◆ Exercise directions:
Your answer is one number, how many lines in the entries include "Rendered".

═════ Task material ═════

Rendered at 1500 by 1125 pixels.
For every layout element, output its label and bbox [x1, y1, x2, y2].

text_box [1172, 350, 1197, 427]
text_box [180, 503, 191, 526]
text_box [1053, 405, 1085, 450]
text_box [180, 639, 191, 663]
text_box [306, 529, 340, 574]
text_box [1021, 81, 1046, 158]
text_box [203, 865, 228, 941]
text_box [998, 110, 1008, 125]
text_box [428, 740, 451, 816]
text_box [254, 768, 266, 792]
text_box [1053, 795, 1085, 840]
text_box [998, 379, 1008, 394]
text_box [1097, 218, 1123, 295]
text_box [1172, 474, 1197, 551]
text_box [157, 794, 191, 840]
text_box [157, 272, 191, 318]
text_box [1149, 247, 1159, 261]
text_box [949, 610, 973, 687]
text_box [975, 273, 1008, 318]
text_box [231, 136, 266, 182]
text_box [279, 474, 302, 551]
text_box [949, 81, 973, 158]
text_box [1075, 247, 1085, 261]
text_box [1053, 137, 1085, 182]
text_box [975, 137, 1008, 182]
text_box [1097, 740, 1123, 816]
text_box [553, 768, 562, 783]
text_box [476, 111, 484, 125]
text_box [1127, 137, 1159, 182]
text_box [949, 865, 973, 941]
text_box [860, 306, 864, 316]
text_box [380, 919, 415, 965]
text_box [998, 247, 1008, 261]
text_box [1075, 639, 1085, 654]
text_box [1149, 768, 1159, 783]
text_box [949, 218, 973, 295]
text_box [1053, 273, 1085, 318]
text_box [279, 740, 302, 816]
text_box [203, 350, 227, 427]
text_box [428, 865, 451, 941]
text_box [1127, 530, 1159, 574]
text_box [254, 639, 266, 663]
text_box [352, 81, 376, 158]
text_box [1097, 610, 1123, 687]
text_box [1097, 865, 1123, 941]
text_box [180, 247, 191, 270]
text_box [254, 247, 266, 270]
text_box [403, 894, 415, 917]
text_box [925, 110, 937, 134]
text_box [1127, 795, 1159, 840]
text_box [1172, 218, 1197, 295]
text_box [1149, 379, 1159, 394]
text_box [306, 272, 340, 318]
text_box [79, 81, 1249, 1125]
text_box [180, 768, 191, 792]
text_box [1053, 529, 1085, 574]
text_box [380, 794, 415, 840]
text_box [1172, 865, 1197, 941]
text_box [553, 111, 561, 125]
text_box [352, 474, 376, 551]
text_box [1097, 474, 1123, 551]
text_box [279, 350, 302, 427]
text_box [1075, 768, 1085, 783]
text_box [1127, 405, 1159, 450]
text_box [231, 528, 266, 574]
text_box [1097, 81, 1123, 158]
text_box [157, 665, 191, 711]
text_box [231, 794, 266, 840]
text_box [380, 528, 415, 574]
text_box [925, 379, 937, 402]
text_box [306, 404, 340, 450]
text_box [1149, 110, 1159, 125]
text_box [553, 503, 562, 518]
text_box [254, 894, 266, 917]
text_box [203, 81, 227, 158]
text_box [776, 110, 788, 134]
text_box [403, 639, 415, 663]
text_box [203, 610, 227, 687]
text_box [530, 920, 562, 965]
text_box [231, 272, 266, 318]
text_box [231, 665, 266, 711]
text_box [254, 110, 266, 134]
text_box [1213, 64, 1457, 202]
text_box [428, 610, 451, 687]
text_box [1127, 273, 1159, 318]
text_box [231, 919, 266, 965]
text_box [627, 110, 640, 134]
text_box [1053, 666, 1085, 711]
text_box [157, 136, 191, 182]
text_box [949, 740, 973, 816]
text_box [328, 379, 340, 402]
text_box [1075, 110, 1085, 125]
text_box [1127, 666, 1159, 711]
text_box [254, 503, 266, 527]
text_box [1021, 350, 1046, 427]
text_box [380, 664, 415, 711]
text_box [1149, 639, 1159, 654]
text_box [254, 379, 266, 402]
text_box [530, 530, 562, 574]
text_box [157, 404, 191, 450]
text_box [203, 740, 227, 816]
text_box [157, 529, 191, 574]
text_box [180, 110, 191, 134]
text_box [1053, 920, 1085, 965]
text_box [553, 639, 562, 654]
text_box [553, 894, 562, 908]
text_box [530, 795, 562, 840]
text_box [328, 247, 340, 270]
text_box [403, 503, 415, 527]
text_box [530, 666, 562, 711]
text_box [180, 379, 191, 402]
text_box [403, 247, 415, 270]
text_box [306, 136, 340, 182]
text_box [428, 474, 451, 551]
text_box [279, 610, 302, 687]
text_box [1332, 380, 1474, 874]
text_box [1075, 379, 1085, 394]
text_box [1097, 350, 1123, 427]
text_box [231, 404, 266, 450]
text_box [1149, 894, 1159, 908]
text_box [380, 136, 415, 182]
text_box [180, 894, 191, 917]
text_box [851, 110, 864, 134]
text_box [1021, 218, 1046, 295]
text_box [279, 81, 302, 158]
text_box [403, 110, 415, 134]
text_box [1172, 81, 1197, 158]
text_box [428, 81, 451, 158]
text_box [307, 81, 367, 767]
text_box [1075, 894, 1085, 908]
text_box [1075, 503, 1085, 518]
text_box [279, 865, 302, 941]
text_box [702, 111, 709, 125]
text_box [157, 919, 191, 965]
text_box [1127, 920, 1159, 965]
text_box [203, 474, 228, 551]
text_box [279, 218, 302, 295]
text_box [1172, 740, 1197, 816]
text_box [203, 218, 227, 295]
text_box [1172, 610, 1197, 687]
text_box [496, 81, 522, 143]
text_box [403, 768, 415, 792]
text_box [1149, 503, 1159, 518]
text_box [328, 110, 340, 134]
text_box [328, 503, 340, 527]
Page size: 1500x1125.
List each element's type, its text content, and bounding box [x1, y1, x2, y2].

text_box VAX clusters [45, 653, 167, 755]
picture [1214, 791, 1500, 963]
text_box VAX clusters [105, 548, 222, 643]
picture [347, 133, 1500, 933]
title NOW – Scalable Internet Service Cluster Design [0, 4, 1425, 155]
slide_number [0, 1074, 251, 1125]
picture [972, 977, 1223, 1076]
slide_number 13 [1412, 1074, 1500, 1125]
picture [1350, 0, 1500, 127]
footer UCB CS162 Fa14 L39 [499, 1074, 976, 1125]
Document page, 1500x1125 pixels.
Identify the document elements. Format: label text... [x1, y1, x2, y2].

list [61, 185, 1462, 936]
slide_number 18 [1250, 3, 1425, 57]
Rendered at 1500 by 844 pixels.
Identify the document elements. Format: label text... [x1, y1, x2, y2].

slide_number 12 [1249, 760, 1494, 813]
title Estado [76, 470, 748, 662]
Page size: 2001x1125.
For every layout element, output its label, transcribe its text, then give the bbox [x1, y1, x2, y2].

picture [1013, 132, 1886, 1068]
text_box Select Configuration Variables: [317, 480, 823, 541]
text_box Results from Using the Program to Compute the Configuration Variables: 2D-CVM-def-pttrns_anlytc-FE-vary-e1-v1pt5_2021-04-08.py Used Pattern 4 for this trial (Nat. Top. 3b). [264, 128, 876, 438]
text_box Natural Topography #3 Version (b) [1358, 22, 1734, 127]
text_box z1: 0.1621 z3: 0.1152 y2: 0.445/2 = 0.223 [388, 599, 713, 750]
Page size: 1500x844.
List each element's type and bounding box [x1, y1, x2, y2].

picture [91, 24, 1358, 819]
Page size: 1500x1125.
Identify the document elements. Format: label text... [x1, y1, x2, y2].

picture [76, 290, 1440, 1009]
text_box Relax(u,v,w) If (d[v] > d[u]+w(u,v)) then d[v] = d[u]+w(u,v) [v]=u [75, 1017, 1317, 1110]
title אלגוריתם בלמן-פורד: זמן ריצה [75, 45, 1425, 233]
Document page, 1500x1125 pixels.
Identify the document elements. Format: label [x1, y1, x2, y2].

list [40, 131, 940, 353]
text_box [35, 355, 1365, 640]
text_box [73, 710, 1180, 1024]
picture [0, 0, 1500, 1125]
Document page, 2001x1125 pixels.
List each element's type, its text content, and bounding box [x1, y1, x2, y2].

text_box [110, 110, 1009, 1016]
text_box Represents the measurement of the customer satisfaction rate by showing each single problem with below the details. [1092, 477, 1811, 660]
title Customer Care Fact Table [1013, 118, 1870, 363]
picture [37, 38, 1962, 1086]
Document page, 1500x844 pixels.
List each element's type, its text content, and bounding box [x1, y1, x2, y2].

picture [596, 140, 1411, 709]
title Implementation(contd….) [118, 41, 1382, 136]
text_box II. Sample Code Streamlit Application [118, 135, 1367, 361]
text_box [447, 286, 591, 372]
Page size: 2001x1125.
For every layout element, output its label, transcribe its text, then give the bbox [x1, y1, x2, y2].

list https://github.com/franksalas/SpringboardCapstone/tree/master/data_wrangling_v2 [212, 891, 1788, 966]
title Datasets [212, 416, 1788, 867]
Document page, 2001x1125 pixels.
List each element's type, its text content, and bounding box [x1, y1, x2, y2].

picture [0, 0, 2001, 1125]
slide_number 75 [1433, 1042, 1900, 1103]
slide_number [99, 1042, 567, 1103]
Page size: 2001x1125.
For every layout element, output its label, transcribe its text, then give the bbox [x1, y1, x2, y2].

═════

◆ Written answer:
2